The Uninvited Guests

The Irish Tourist Association surveyed the country in 1944 and confirmed Aghavrin House as the residence of Mrs Scott, born Crooke, whose family had built the place. The survey carries one quiet line: during the War of Independence, IRA members billeted themselves on the premises without invitation from the owner. The Crookes were Protestant gentry. The IRA was conducting a guerrilla campaign across mid-Cork against British forces, and country houses with good rooms and stables made useful temporary bases. The phrasing of that survey line, without invitation, is restrained but pointed. The Crookes did not refuse out loud. They could not. They simply waited for the war to pass through their drawing room and out the other side.

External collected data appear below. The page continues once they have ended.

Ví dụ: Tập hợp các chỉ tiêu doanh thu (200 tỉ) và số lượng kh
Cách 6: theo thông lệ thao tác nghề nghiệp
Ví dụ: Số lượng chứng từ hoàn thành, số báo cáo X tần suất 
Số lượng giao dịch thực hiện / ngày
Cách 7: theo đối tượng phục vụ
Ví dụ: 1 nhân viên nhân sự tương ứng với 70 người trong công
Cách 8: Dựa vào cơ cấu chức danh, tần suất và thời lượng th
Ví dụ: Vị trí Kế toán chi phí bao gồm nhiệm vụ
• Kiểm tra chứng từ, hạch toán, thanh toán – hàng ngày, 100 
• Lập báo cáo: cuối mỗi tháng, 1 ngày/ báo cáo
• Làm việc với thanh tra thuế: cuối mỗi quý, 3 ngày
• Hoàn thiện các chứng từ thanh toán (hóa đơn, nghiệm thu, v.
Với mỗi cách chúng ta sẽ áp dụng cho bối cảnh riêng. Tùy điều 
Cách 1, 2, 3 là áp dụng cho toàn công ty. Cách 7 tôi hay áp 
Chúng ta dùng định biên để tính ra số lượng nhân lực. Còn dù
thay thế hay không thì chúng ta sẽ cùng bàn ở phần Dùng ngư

Brigadier and Private Residence

In the twentieth century, Aghavrin House passed to Brigadier Michael John Cahill, who held the Order of the British Empire and died in 1968. He lies in Christchurch graveyard in nearby Coachford, beside a small Church of Ireland parish where the Crooke names still appear in the registers. Today the house remains a private residence, hidden from the road, not open to visitors. The valley around it is still good land. The dairy farms of mid-Cork press their milk into the co-operatives that supply Cork city, and the lane to Aghavrin runs past hedgerows that have not been straightened in two hundred years. The summer house is a ruin. The gate lodge is gone. The main block, with its limestone perron and arched doorcase, still keeps the rain out and still looks over the same valley it was built to watch.

From the Air

Located at 51.93 degrees N, 8.81 degrees W in mid-Cork, 4.8 km northwest of Coachford village in the valley of the River Lee. The Lee here flows east toward Cork city through a broad agricultural valley flanked by low ridges. Cork Airport (EICK) lies about 22 km southeast, an easy reference for orientation. The house sits in private grounds and is not visible from any main road; from the air at 1,500-3,000 feet on a clear day, look for a small, dark cluster of mature trees on the slope above the river, with the village of Coachford as a tighter knot of buildings just below.